Variety also means exposure to different flavors and consumption of a wider range of nutrients. Don’t be afraid to introduce stronger flavors either. Herbs and spices are nutritious too, and babies could enjoy them when given the chance to try them.

Many tips for picky eaters you’ll see tend to lean towards coddling them and indulging their finicky behavior, but a different school of thought suggests that parents should stop underestimating their kids’ willingness and capacity to sample and accept variety.

3.      Repeated exposure is key.

Many parents are quick to note what their kids like and dislike. The thing about preferences, especially among very young diners, is that they tend to be fluid. If your child or baby has repeatedly refused to eat something, keep on serving it still.

Children can be funny about food. They could like something now and detest it the following week, and vice versa. Also, experts say that it could take up to 15 exposures before a child accepts a new food.

There’s no sense in acceding defeat. It’s an ongoing process. Refusal, even an oft-repeated one, is no reason to exclude any good food from your meals.

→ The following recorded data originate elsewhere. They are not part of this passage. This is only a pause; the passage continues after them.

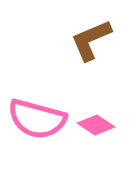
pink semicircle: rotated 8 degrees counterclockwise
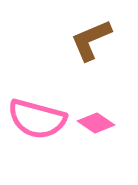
pink diamond: moved 2 px up
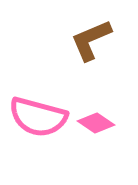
pink semicircle: moved 1 px right, 2 px up
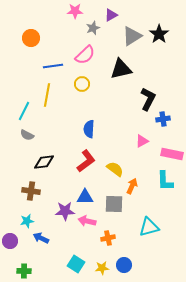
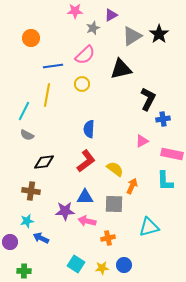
purple circle: moved 1 px down
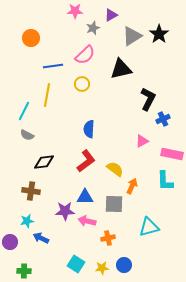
blue cross: rotated 16 degrees counterclockwise
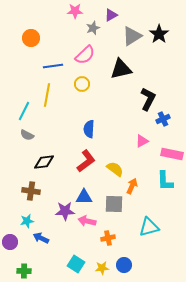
blue triangle: moved 1 px left
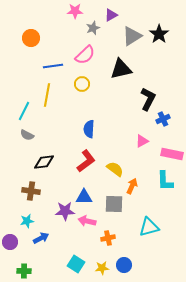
blue arrow: rotated 126 degrees clockwise
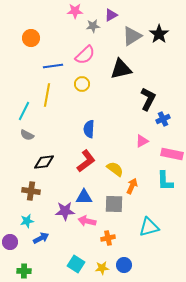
gray star: moved 2 px up; rotated 16 degrees clockwise
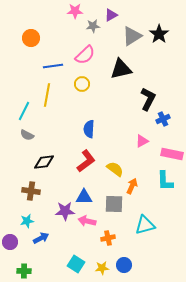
cyan triangle: moved 4 px left, 2 px up
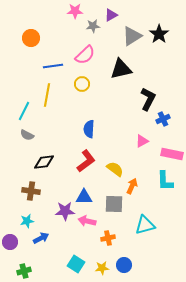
green cross: rotated 16 degrees counterclockwise
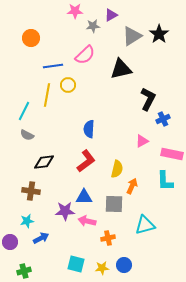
yellow circle: moved 14 px left, 1 px down
yellow semicircle: moved 2 px right; rotated 66 degrees clockwise
cyan square: rotated 18 degrees counterclockwise
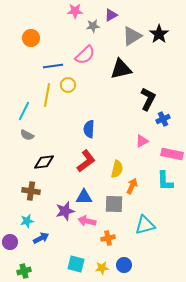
purple star: rotated 12 degrees counterclockwise
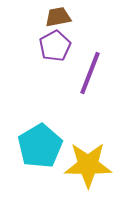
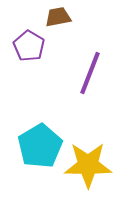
purple pentagon: moved 26 px left; rotated 12 degrees counterclockwise
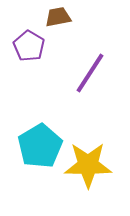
purple line: rotated 12 degrees clockwise
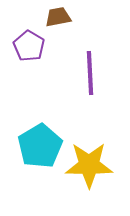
purple line: rotated 36 degrees counterclockwise
yellow star: moved 1 px right
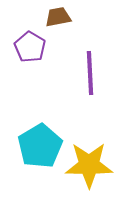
purple pentagon: moved 1 px right, 1 px down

4.      Creativity goes a long way.

While you shouldn’t indulge your child’s picky eating by acting like a short order cook, you should also do what you can to make the food you serve more enticing.

If you have the time and aptitude for it, you might want to dabble in some food art. That’s sure to get your child’s attention. If you can’t make monkeys out of pancakes or sprinkle an owl picture on oatmeal, then you can just use cute and colorful eating implements.

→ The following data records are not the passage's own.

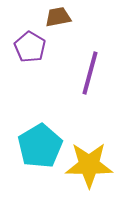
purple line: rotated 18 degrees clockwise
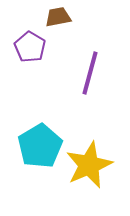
yellow star: rotated 24 degrees counterclockwise
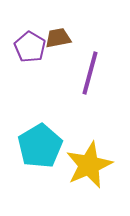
brown trapezoid: moved 21 px down
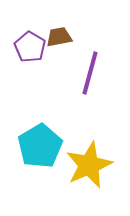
brown trapezoid: moved 1 px right, 1 px up
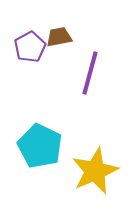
purple pentagon: rotated 12 degrees clockwise
cyan pentagon: rotated 15 degrees counterclockwise
yellow star: moved 6 px right, 6 px down
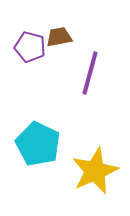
purple pentagon: rotated 28 degrees counterclockwise
cyan pentagon: moved 2 px left, 2 px up
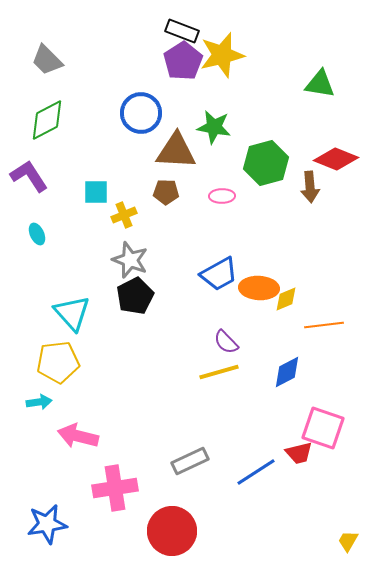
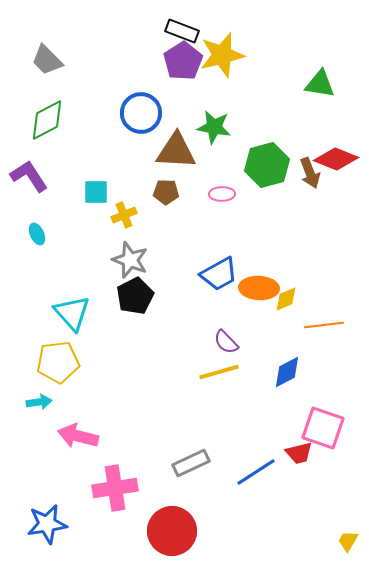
green hexagon: moved 1 px right, 2 px down
brown arrow: moved 14 px up; rotated 16 degrees counterclockwise
pink ellipse: moved 2 px up
gray rectangle: moved 1 px right, 2 px down
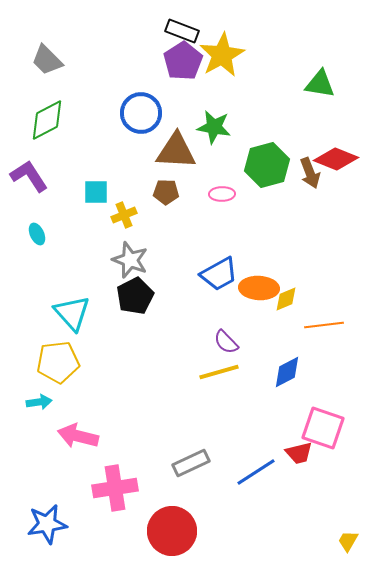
yellow star: rotated 15 degrees counterclockwise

5.      Broader food experiences increase interest.

There are other ways for children to experience and connect with food. When your child is too young to help out with meal prep, you can build interest by teaching them to name foods. Later on, you can involve him in shopping, meal preparation, and even gardening.

Better understanding of what’s in a dish, and how everything was made ready for consumption, increase interest. Participation in preparing it also makes children more invested in a meal.

Giving your child a more in-depth experience of food does not only encourage him to eat better; it also enriches his knowledge and, possibly, hones his motor skills.

6.      Habits are modeled.

You can teach your child something until you’re blue in the face, but what they’ll ultimately learn is what they observe from you. Not only do you want to avoid confusing your child with mixed messages, but you also want to serve as inspiration and role model.

If you’re teaching them that they shouldn’t eat junk food, then they better not catch you having any. If they’re not allowed to watch TV or use a gadget while eating, then you better not be using your phone while eating.

Do not think for one minute that your baby doesn’t see the double standard. Those young minds are like sponges. Your baby might not protest over it, but he’s learning what you’re teaching. Your example is a much stronger teacher than your words.

Fret Not

While it’s true that you have to be on top of the situation with regard to your child’s early nutrition, it doesn’t necessarily mean that you have to be a nervous wreck over every demonstration of negative behavior.

As long as you have your feeding principles and philosophies in place, and you know that you’re abiding by them, you can relax. There are other factors at play, like your child’s unique personality.

It starts at infancy, but raising good eaters actually takes many, many years. Just stay the course and be consistent in your beliefs and rules. Trust that these will be ingrained over time.